The art of happiness
I compare the art of happiness with playing a team sport. The first is that we play the game together; we have a goalpost or a target to aim for in order to win, but we can’t win unless the team performs optimally together in collaboration and coordination that sustains and supports each other’s strengths and limitations. As a result, whether we win, draw, or lose, the happiness of a team member invariably depends upon others.
In a team, each team member has their own unique specialties, responsibilities, and competencies, and some team members are also better than others. It also depends on how team members decide to play with each other. Some members are more supportive than others, and some others are way too self-centered. And, as individuals, we all want to win, but our team also needs to win; our team may win or lose, and we may receive individual glory, recognition, or admiration for our efforts; or, depending on the game, we may lose, leaving us with regret or guilt. Besides, even with the best of efforts, sometimes we end up losing, as if luck were only for the other side. A loss may also inspire us to victory in another game, so much depends on how we take it.
Less happiness now also prepares us for more happiness later.
Happiness is a matter of relationships, how you relate to yourself and to others, and also how others want to relate to you. Therefore, our happiness is also related to the sense of interconnection, joy of togetherness, comfort, and friendship we experience in the presence of other people. There is no happiness in isolation. But there are differences in feelings and emotions associated with winning, drawing, and losing depending on individual attitude and perception.
Similarly, we must recognize that we cannot be happy within ourselves when we are surrounded by misery, problems, and sadness. Like in any team sport, the standard of the turf or playing conditions and the performance level of our team members also impact our happiness. Playing a game in a difficult situation with an unbalanced team is certainly a difficult task.
We cannot, however, completely entrust our happiness to others. It is not their responsibility to make us happy; they are not the instruments of our happiness. As a result, even if your team disappoints you and leaves you frustrated, you must gather yourself and be satisfied with the fact that you tried your hardest, that you were sincere in your effort, and that, as with so many other aspects of our lives, nothing is in our hands. Hence, don’t post your happiness goals on others’ walls; they might cover them with something else.
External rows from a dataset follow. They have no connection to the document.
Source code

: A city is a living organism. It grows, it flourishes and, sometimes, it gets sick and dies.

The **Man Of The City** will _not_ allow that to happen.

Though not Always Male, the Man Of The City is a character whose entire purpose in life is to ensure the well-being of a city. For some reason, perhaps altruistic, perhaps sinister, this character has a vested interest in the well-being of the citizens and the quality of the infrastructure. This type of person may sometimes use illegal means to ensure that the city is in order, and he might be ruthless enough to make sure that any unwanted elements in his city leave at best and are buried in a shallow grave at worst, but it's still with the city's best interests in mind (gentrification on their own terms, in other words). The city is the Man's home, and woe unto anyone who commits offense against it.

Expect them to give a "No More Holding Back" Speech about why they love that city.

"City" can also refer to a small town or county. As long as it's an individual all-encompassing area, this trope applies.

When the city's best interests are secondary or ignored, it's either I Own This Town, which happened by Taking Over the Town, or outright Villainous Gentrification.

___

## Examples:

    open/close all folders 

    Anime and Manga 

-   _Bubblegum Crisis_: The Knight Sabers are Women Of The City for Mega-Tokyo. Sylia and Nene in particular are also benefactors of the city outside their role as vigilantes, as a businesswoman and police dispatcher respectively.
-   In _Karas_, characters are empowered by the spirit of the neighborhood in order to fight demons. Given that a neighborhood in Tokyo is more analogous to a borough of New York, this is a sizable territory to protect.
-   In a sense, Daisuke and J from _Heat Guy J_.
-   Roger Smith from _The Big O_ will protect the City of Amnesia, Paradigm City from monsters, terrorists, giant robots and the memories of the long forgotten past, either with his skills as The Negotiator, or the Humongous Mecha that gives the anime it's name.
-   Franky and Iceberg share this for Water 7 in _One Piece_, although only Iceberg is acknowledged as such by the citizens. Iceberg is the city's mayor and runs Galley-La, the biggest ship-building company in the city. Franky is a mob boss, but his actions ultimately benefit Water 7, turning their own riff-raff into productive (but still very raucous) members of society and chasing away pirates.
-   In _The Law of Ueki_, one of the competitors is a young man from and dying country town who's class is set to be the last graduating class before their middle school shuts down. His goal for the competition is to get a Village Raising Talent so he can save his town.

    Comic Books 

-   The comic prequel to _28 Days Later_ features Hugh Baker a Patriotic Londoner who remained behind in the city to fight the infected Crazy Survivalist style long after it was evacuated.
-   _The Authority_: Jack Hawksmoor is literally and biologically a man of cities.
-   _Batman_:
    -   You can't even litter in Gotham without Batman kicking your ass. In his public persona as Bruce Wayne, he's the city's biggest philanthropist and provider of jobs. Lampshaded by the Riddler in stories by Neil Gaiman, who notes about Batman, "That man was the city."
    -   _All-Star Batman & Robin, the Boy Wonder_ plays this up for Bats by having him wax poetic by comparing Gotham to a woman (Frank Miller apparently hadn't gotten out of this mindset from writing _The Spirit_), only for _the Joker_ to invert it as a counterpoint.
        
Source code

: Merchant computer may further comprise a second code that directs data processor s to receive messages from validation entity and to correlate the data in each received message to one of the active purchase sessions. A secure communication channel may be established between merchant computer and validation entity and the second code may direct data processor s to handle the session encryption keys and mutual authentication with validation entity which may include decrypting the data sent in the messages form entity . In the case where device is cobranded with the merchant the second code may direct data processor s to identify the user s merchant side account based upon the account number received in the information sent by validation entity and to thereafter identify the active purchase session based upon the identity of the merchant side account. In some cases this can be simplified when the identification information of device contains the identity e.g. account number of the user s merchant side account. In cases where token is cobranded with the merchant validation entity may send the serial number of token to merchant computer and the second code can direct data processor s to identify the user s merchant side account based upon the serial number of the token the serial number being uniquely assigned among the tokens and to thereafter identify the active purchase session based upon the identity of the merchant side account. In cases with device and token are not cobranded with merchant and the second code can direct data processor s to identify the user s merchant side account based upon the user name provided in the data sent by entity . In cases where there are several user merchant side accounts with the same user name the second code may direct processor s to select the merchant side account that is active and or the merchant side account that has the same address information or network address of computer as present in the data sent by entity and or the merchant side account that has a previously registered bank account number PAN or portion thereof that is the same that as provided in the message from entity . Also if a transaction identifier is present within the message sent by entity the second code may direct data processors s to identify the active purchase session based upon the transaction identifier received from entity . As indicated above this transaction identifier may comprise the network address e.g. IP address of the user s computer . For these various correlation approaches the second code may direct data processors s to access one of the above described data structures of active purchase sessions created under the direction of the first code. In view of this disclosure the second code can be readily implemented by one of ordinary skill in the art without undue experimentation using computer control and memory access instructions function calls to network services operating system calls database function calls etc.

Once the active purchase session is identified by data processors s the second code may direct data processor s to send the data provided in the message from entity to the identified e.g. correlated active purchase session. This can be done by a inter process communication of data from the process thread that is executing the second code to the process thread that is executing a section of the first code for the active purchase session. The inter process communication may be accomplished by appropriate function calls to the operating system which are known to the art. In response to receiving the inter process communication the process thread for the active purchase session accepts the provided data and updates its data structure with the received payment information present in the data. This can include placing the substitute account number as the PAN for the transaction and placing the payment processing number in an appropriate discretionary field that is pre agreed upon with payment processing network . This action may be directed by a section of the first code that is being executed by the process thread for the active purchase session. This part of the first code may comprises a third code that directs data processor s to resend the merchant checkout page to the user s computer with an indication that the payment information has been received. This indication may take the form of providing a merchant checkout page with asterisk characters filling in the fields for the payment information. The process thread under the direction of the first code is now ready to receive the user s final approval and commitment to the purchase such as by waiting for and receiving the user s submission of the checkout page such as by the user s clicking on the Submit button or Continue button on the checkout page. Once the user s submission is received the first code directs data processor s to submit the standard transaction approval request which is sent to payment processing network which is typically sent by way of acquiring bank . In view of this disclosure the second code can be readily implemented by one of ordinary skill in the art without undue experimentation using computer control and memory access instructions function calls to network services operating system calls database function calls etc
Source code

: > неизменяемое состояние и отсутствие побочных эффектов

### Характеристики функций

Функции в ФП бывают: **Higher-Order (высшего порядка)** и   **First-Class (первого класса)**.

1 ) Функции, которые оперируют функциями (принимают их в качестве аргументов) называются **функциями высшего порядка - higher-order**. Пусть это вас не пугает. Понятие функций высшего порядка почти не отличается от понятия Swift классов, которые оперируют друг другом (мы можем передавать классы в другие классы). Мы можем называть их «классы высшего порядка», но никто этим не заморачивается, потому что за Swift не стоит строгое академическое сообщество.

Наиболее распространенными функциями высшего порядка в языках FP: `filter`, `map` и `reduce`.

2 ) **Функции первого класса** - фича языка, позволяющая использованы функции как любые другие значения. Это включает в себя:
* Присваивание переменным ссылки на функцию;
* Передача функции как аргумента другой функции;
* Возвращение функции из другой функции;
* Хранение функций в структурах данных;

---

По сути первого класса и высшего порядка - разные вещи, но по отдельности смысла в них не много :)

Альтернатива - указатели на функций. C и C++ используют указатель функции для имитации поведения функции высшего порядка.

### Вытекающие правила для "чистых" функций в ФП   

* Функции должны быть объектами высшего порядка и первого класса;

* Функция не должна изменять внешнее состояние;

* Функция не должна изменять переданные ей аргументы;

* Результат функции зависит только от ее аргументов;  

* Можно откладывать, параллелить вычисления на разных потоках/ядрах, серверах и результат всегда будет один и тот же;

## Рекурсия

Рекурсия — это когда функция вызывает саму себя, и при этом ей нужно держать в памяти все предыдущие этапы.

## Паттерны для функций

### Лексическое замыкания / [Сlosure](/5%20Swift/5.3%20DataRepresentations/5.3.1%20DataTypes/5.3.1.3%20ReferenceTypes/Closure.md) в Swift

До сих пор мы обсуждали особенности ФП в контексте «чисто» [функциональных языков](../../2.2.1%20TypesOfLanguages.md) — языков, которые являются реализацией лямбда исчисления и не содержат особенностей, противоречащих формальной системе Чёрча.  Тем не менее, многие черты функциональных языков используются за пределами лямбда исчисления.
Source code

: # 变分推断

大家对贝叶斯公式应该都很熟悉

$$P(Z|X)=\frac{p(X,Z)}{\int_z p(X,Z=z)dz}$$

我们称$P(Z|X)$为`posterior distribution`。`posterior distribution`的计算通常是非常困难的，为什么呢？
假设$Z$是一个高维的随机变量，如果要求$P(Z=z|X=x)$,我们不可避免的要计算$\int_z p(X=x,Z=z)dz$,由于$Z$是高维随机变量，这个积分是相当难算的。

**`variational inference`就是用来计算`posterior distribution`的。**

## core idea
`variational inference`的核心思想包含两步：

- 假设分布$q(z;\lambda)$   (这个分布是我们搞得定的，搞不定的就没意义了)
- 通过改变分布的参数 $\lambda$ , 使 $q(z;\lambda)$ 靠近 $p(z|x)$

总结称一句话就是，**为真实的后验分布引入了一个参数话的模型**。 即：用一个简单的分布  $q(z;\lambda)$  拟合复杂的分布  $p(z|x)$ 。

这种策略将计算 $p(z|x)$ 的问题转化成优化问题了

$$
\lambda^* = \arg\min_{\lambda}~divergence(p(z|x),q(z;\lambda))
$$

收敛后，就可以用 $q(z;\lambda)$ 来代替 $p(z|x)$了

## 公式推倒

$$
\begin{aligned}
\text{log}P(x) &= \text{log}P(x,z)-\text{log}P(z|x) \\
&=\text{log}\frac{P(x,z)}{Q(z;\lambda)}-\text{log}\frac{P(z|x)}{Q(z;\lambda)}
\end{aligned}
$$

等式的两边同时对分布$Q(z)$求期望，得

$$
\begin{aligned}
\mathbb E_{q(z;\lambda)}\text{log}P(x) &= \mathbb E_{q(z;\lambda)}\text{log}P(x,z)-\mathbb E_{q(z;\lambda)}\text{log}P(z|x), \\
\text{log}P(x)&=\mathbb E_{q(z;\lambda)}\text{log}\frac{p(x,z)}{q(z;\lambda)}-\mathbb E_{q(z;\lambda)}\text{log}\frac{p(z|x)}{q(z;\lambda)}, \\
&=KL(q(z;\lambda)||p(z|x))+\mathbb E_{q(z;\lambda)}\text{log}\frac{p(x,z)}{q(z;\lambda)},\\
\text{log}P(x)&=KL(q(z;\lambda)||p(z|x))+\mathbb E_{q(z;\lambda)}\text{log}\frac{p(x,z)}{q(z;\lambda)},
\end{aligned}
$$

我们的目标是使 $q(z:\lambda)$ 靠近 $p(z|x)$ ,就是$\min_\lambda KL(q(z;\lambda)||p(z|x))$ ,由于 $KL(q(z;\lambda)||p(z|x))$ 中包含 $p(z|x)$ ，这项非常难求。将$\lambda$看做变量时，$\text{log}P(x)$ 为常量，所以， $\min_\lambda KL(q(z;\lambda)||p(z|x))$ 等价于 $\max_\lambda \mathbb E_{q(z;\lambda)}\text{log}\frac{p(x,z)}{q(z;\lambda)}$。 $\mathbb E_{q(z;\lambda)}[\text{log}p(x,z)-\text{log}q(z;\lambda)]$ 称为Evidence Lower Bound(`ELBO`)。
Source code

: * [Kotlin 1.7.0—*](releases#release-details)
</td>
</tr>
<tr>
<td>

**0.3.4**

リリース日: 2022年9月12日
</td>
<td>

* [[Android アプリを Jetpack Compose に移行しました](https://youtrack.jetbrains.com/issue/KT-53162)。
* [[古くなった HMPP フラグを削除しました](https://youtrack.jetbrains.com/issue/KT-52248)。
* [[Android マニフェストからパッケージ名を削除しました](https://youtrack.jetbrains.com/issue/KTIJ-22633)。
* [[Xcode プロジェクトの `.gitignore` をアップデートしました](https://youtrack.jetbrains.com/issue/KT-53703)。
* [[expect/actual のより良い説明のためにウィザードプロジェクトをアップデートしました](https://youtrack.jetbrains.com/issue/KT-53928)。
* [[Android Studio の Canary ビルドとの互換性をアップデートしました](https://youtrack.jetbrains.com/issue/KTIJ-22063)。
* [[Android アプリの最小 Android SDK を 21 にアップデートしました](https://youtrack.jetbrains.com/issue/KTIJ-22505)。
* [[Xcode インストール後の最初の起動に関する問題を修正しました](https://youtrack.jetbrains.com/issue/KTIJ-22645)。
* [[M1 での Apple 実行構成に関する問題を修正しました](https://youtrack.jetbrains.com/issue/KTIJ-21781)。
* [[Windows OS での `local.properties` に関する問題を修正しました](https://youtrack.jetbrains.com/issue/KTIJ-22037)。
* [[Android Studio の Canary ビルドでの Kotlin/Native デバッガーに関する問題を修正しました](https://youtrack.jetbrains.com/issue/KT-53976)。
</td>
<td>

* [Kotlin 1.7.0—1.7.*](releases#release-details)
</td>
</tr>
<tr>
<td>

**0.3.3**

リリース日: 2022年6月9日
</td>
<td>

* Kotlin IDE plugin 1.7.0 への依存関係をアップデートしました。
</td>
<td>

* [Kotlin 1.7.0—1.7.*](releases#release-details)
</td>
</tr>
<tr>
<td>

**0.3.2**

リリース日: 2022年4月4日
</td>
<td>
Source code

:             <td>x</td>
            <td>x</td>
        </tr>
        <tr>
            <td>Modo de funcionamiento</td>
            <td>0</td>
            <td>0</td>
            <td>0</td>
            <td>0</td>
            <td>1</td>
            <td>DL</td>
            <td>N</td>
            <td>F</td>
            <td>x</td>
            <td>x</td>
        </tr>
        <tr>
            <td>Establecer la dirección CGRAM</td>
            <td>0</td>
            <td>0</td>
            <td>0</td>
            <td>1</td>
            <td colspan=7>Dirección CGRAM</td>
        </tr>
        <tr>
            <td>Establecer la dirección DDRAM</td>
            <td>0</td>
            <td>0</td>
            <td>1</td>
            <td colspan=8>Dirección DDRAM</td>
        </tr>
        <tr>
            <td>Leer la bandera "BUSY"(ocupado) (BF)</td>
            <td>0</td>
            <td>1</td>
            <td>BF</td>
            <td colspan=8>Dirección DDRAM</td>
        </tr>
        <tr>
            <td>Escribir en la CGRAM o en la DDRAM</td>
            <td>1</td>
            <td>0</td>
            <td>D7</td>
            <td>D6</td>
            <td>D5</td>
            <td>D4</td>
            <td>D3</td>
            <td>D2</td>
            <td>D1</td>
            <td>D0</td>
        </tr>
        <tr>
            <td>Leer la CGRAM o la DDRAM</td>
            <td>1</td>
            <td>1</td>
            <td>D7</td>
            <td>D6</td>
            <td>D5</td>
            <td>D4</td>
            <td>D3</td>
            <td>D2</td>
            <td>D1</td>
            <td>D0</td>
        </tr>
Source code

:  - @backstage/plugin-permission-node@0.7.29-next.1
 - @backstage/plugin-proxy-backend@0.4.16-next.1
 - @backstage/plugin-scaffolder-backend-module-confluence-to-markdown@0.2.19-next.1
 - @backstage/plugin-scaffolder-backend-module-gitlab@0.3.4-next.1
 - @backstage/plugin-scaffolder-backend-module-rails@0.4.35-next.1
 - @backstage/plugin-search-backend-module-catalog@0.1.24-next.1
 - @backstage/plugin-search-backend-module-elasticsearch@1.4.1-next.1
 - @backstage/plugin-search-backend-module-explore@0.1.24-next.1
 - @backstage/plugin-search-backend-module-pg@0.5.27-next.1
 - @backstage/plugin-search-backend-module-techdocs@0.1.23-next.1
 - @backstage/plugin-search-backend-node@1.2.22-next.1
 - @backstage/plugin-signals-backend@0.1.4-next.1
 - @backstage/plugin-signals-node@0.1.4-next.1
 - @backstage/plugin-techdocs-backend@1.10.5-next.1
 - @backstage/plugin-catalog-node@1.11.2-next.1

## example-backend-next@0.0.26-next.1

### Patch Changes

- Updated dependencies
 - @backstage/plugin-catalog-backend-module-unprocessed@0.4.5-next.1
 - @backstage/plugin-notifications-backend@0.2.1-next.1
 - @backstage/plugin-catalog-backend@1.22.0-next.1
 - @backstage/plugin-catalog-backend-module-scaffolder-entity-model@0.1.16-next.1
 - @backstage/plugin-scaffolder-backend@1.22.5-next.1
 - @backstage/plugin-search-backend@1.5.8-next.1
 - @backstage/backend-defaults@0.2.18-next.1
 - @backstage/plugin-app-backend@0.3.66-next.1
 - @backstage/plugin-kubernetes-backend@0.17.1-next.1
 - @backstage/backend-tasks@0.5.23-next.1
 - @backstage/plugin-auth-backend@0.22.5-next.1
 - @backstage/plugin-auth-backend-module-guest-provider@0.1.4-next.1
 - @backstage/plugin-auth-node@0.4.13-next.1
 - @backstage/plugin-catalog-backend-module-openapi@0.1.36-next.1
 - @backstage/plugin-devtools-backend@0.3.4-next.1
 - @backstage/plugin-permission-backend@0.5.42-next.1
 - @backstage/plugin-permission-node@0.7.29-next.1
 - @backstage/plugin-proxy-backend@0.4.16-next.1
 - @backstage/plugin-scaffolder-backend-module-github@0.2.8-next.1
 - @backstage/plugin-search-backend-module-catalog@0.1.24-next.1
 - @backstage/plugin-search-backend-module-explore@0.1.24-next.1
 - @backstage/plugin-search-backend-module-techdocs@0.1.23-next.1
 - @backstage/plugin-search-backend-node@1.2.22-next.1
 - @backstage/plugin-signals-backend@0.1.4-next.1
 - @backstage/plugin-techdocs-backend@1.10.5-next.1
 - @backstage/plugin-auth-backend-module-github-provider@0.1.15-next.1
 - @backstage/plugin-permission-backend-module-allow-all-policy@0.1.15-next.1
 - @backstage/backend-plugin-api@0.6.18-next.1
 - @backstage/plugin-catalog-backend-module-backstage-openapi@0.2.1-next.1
And even if they do, learn to enjoy their colors also.
Happiness in relationships implies mutual acceptance of each other’s individual freedom, togetherness, accommodation, and support, rather than projection, imposition, and expectation of our own interests on others.
What matters most is whether you are enjoying the game regardless of the outcome- winning, losing, a draw, the number of goals scored by your team or against your team- because happiness is found in what is happening, not in some destination, goal, possession, or achievement. There is happiness in playing and being a player, as well as in the outcome of the game.
Even when we can’t play, we can still enjoy the game by watching other people play it happily. We must also allow the happiness of others to shine on us. For those of us unable to play the game, we can also be happy by embracing our role as an observer or audience. Besides, even for the players, a game without commentators and audience members would be a little more boring and less inspiring.
Happiness happens in a flow; you can’t store it inside your refrigerator like ice cream. Happiness burns, boils, excites us, and then evaporates and fades. Happiness also returns in different shapes, expressions, and sizes.
Indeed, when the game is happening, there’s happiness in that moment of play, where there is hope, determination, interconnection, togetherness, mutual commitment, and observation. But after a while, something else will happen. But don’t cling to your happiness because the same happiness that happened in that moment might not happen again.
Don’t let the happiness you have already achieved reframe the happiness that is waiting for you. Happiness is a verb; it is happening and will continue to happen; don’t attach it to something fixed. The ultimate art of happiness is that we can find different reasons to be and become happy, even when we are not seeking it.